Dr. Gomberg-Muñoz, left, with deportee rights organizers in Mexico City.

Dr. Ruth Gomberg-Muñoz was awarded a National Science Foundation senior research grant in cultural anthropology for a multiyear project with deportee rights organizers in Mexico City.

Award abstract:

The research addresses one facet of the global migration crisis: return migration through deportation. Deportation is a widely significant contemporary social, political, and intellectual problem. Existing social science scholarship has theorized deportation as a straightforward politics of exclusion that culminates in the removal of people from one national territory and their return to another. However, for most people, deportation is not only an endpoint; it also marks the beginning of long-term efforts to build viable post-deportation lives. Yet despite the key role that nation states play in shaping their citizens' decisions to migrate in the first place as well as their post-deportation experiences, contexts of return have received little sustained research attention. This project takes a broader perspective to provide the more complete picture that is needed by both theorists and policy makers.

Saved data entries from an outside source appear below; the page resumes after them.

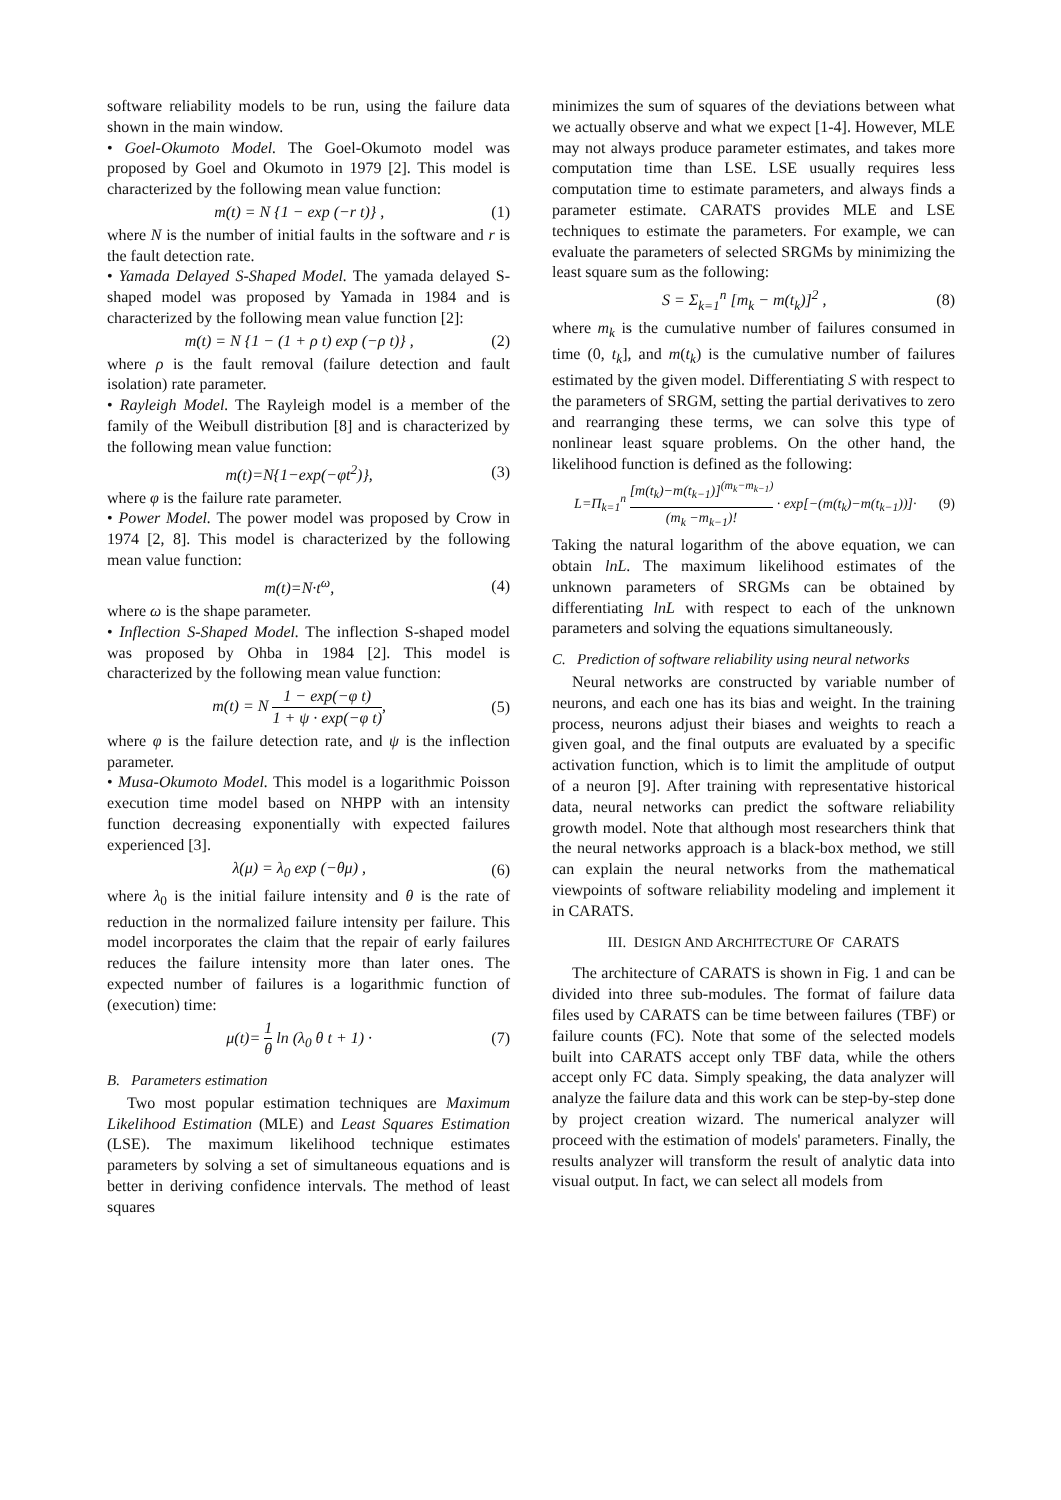software reliability models to be run, using the failure data shown in the main window.
• Goel-Okumoto Model. The Goel-Okumoto model was proposed by Goel and Okumoto in 1979 [2]. This model is characterized by the following mean value function:
m(t) = N {1 − exp (−r t)} , (1)
where N is the number of initial faults in the software and r is the fault detection rate.
• Yamada Delayed S-Shaped Model. The yamada delayed S-shaped model was proposed by Yamada in 1984 and is characterized by the following mean value function [2]:
m(t) = N {1 − (1 + ρ t) exp (−ρ t)} , (2)
where ρ is the fault removal (failure detection and fault isolation) rate parameter.
• Rayleigh Model. The Rayleigh model is a member of the family of the Weibull distribution [8] and is characterized by the following mean value function:
m(t)=N{1−exp(−φt<sup>2</sup>)}, (3)
where φ is the failure rate parameter.
• Power Model. The power model was proposed by Crow in 1974 [2, 8]. This model is characterized by the following mean value function:
m(t)=N·t<sup>ω</sup>, (4)
where ω is the shape parameter.
• Inflection S-Shaped Model. The inflection S-shaped model was proposed by Ohba in 1984 [2]. This model is characterized by the following mean value function:
m(t) = N 1 − exp(−φ t) 1 + ψ · exp(−φ t), (5)
where φ is the failure detection rate, and ψ is the inflection parameter.
• Musa-Okumoto Model. This model is a logarithmic Poisson execution time model based on NHPP with an intensity function decreasing exponentially with expected failures experienced [3].
λ(μ) = λ<sub>0</sub> exp (−θμ) , (6)
where λ<sub>0</sub> is the initial failure intensity and θ is the rate of reduction in the normalized failure intensity per failure. This model incorporates the claim that the repair of early failures reduces the failure intensity more than later ones. The expected number of failures is a logarithmic function of (execution) time:
μ(t)= 1 θ ln (λ<sub>0</sub> θ t + 1) · (7)
B. Parameters estimation
Two most popular estimation techniques are Maximum Likelihood Estimation (MLE) and Least Squares Estimation (LSE). The maximum likelihood technique estimates parameters by solving a set of simultaneous equations and is better in deriving confidence intervals. The method of least squares
minimizes the sum of squares of the deviations between what we actually observe and what we expect [1-4]. However, MLE may not always produce parameter estimates, and takes more computation time than LSE. LSE usually requires less computation time to estimate parameters, and always finds a parameter estimate. CARATS provides MLE and LSE techniques to estimate the parameters. For example, we can evaluate the parameters of selected SRGMs by minimizing the least square sum as the following:
S = Σ<sub>k=1</sub><sup>n</sup> [m<sub>k</sub> − m(t<sub>k</sub>)]<sup>2</sup> , (8)
where m<sub>k</sub> is the cumulative number of failures consumed in time (0, t<sub>k</sub>], and m(t<sub>k</sub>) is the cumulative number of failures estimated by the given model. Differentiating S with respect to the parameters of SRGM, setting the partial derivatives to zero and rearranging these terms, we can solve this type of nonlinear least square problems. On the other hand, the likelihood function is defined as the following:
L=Π<sub>k=1</sub><sup>n</sup> [m(t<sub>k</sub>)−m(t<sub>k−1</sub>)]<sup>(m<sub>k</sub>−m<sub>k−1</sub>)</sup> (m<sub>k</sub> −m<sub>k−1</sub>)! · exp[−(m(t<sub>k</sub>)−m(t<sub>k−1</sub>))]· (9)
Taking the natural logarithm of the above equation, we can obtain lnL. The maximum likelihood estimates of the unknown parameters of SRGMs can be obtained by differentiating lnL with respect to each of the unknown parameters and solving the equations simultaneously.
C. Prediction of software reliability using neural networks
Neural networks are constructed by variable number of neurons, and each one has its bias and weight. In the training process, neurons adjust their biases and weights to reach a given goal, and the final outputs are evaluated by a specific activation function, which is to limit the amplitude of output of a neuron [9]. After training with representative historical data, neural networks can predict the software reliability growth model. Note that although most researchers think that the neural networks approach is a black-box method, we still can explain the neural networks from the mathematical viewpoints of software reliability modeling and implement it in CARATS.
III. DESIGN AND ARCHITECTURE OF CARATS
The architecture of CARATS is shown in Fig. 1 and can be divided into three sub-modules. The format of failure data files used by CARATS can be time between failures (TBF) or failure counts (FC). Note that some of the selected models built into CARATS accept only TBF data, while the others accept only FC data. Simply speaking, the data analyzer will analyze the failure data and this work can be step-by-step done by project creation wizard. The numerical analyzer will proceed with the estimation of models' parameters. Finally, the results analyzer will transform the result of analytic data into visual output. In fact, we can select all models from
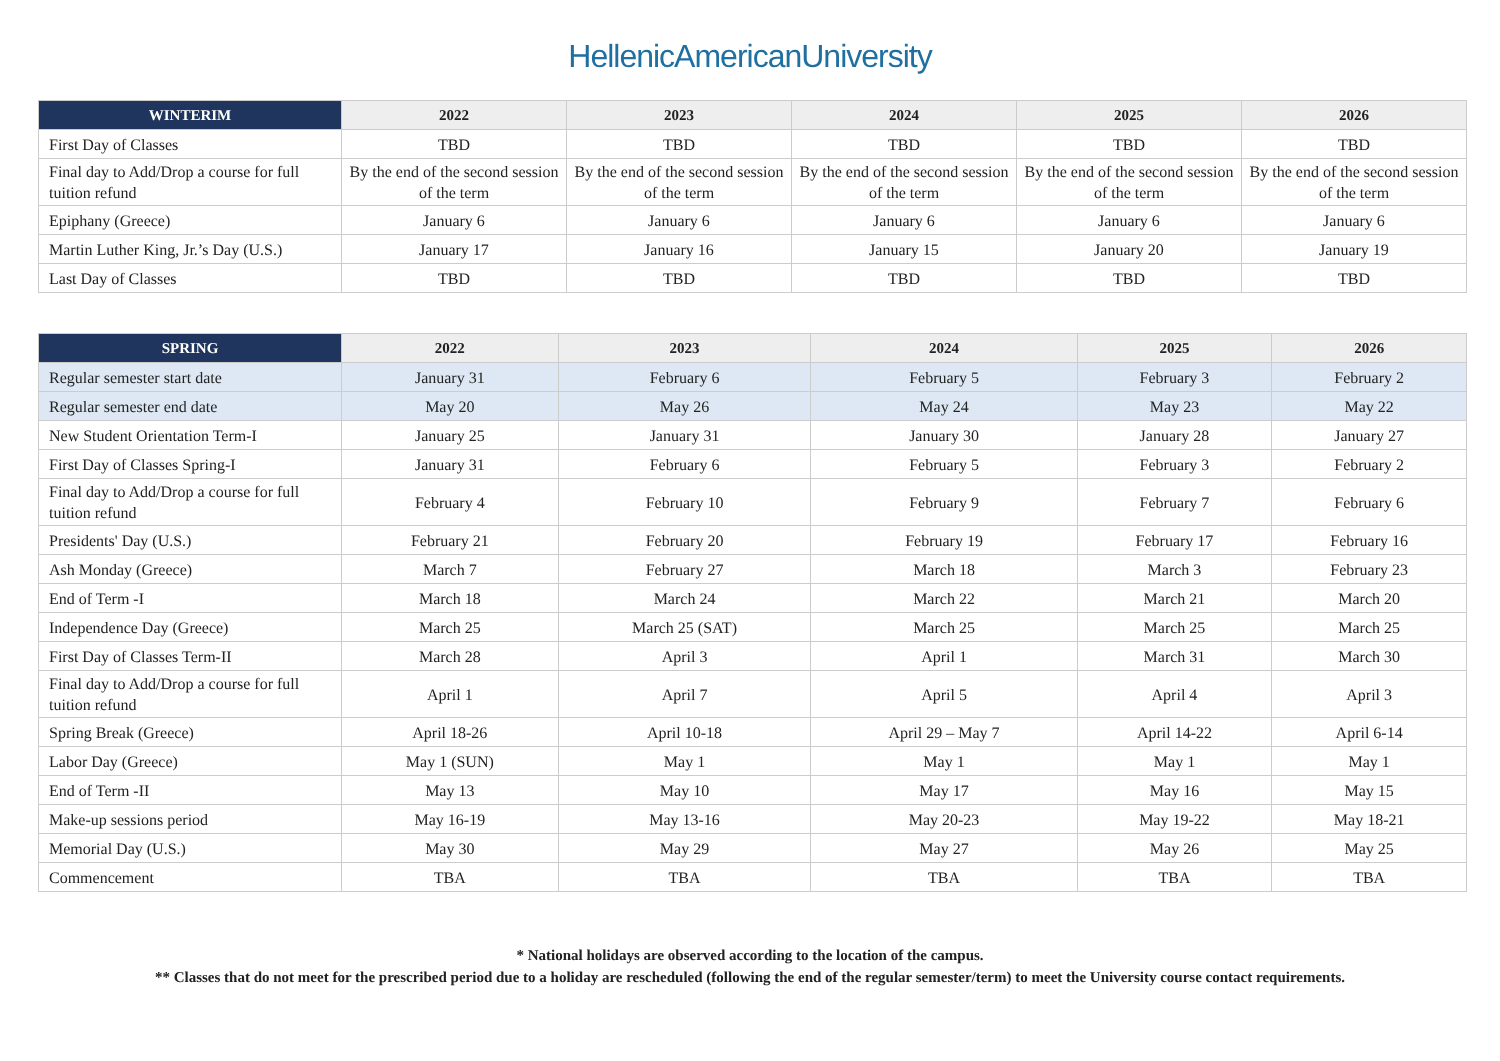HellenicAmericanUniversity
| WINTERIM | 2022 | 2023 | 2024 | 2025 | 2026 |
| --- | --- | --- | --- | --- | --- |
| First Day of Classes | TBD | TBD | TBD | TBD | TBD |
| Final day to Add/Drop a course for full tuition refund | By the end of the second session of the term | By the end of the second session of the term | By the end of the second session of the term | By the end of the second session of the term | By the end of the second session of the term |
| Epiphany (Greece) | January 6 | January 6 | January 6 | January 6 | January 6 |
| Martin Luther King, Jr.’s Day (U.S.) | January 17 | January 16 | January 15 | January 20 | January 19 |
| Last Day of Classes | TBD | TBD | TBD | TBD | TBD |
| SPRING | 2022 | 2023 | 2024 | 2025 | 2026 |
| --- | --- | --- | --- | --- | --- |
| Regular semester start date | January 31 | February 6 | February 5 | February 3 | February 2 |
| Regular semester end date | May 20 | May 26 | May 24 | May 23 | May 22 |
| New Student Orientation Term-I | January 25 | January 31 | January 30 | January 28 | January 27 |
| First Day of Classes Spring-I | January 31 | February 6 | February 5 | February 3 | February 2 |
| Final day to Add/Drop a course for full tuition refund | February 4 | February 10 | February 9 | February 7 | February 6 |
| Presidents' Day (U.S.) | February 21 | February 20 | February 19 | February 17 | February 16 |
| Ash Monday (Greece) | March 7 | February 27 | March 18 | March 3 | February 23 |
| End of Term -I | March 18 | March 24 | March 22 | March 21 | March 20 |
| Independence Day (Greece) | March 25 | March 25 (SAT) | March 25 | March 25 | March 25 |
| First Day of Classes Term-II | March 28 | April 3 | April 1 | March 31 | March 30 |
| Final day to Add/Drop a course for full tuition refund | April 1 | April 7 | April 5 | April 4 | April 3 |
| Spring Break (Greece) | April 18-26 | April 10-18 | April 29 – May 7 | April 14-22 | April 6-14 |
| Labor Day (Greece) | May 1 (SUN) | May 1 | May 1 | May 1 | May 1 |
| End of Term -II | May 13 | May 10 | May 17 | May 16 | May 15 |
| Make-up sessions period | May 16-19 | May 13-16 | May 20-23 | May 19-22 | May 18-21 |
| Memorial Day (U.S.) | May 30 | May 29 | May 27 | May 26 | May 25 |
| Commencement | TBA | TBA | TBA | TBA | TBA |
* National holidays are observed according to the location of the campus.
** Classes that do not meet for the prescribed period due to a holiday are rescheduled (following the end of the regular semester/term) to meet the University course contact requirements.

The research will be carried out by Loyola University of Chicago anthropologist, Dr. Ruth M. Gomberg-Munoz. Using a multi-year and multi-sited approach, this project involves the sustained ethnographic research necessary to better understand the sociopolitical afterlife of deportation and its effects in both Mexico and the United States. The research design comprises a three-year study of the contexts of deportees in Mexico City and Chicago. The researcher will use a mix of ethnographic research methods including participant observation, digital ethnography, in-depth and follow-up interviews, targeted semi-structured interviews, and research on state and municipal policies regarding migration and deportees. The study population will include Mexican government agents, a sample of deportees, and organizations that work with deportees. Findings from this research will advance a more robust and reliable theorization of life after deportation in three key ways. 1. The project's longitudinal design will provide the time depth needed to understand post-deportation life. 2. The analytical focus on deportees' interactions with Mexican state agencies will illuminate the role of emigrant states in shaping contexts of migrant return. 3. Attention to the quotidian activities of deportees will shed light on dynamic, cross-border cultural formations that arise in response to global securitization concerns. Using a collaborative approach to research design and dissemination, this project will make a timely and important intervention in social science scholarship on migration and removal, and it will contribute critical information for policy makers.